Insecure Wi-Fi networks

Anticipating the influx of fans descending in Brazil this week, Kaspersky Lab security experts conducted an investigation into Wi-Fi access in Ṣo Paulo, one of the host cities of the World Cup. They traveled 100 km through the city and tested more than 5,000 different hotspots popular with tourists Рparks, shopping malls, airports and other places of interest. As a result of this study, it was found that 26% of the 5,000 open Wi-Fi networks in the city of Ṣo Paulo do not use any type of encryption.

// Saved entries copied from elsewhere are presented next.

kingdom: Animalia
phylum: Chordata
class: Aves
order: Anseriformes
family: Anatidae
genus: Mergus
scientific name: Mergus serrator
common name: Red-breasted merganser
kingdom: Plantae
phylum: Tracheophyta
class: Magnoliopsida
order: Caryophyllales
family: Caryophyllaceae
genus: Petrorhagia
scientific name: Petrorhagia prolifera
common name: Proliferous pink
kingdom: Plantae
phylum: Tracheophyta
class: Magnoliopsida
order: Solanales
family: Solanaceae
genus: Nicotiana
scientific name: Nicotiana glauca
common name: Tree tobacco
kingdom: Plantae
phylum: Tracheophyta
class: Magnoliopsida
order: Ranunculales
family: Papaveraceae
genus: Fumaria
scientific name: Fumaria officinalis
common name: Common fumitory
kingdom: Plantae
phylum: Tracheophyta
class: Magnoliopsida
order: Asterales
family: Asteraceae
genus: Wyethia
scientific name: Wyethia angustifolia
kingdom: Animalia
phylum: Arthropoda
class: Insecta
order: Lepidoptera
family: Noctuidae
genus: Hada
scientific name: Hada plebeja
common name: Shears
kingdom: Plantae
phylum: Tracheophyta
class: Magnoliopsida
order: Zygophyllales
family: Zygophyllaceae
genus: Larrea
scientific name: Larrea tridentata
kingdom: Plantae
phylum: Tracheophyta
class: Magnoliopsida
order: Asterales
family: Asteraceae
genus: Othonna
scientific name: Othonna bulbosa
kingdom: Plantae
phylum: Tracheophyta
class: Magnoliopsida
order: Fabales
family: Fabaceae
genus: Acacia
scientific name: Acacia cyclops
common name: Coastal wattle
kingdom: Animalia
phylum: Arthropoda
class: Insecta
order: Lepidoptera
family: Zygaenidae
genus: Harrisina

With this in mind, the company’s experts prepared a list of recommendations so that fans are not affected:

  • Always enter any Wi-Fi network through a VPN connection. If you don’t have one, please get it and install it on all your devices – smartphones, tablets, laptops, etc.
  • If a Wi-Fi network blocks your VPN connection, avoid using that network. If you have no other choice, it is better to use the Internet connection through the TOR browser together with your own DNSCrypt settings directly on your device.
  • If you have your own Access Point, please check that the firmware is the latest version. Otherwise, update it.
  • Do not leave your Access Point with the factory default settings; change them and also set new strong passwords.
  • Check the encryption that your Access Point now has. If it is WPA or WEP, change it to WPA2 with AES settings. Disable the SSID Broadcast function and make sure the network password is secure.
  • In case there is no really secure network where you are, don’t worry about posting your photos right now, wait until you find a safe place to work.

Fake USB charging points

Cybercriminals know that with the use of mobile devices and the exchange of information, the battery of these devices does not last long and they have set their sights on public chargers, turning them into a new vector of attacks. A malicious AC / DC charger is going to recharge your battery, but at the same time it can silently steal your smartphone information. Interception will occur over a USB connection, as most connectors use this type of connection. In some cases, these bogus loaders can also install malware capable of tracking your location, stealing notes, contacts, photos, messages, as well as call logs, saved passwords, and even browser cookies.


  • Never use unknown chargers; instead look for trusted places to recharge your devices.
  • Use the battery responsibly and try to carry a spare, that way you can use it in case the main battery dies.
  • IOS devices have covers with an additional charging battery, which can also be a good solution.
  • Try to optimize battery life by disabling unnecessary processes and activating airplane mode when a cell phone network is not available. You can also disable sounds, vibrations, tones, and other resource-consuming features such as live wallpapers, etc.

Dmitry Bestuzhev, Director of the Research and Analysis Team for Latin America at Kaspersky Lab, commented: “Malicious AC / DC charging points are a problem for those attending large events or traveling to new destinations. Cybercriminals know that when people are away from home and need their smartphones to view maps, routes and all kinds of information, they tend to use any charger, even if it is only for a few minutes. You must remember that you could be a victim and lose confidential personal data. The same is true for Wi-Fi, especially if you are looking for open hotspots, when you want to post pictures, check in places, and send messages. Think twice and take appropriate security measures.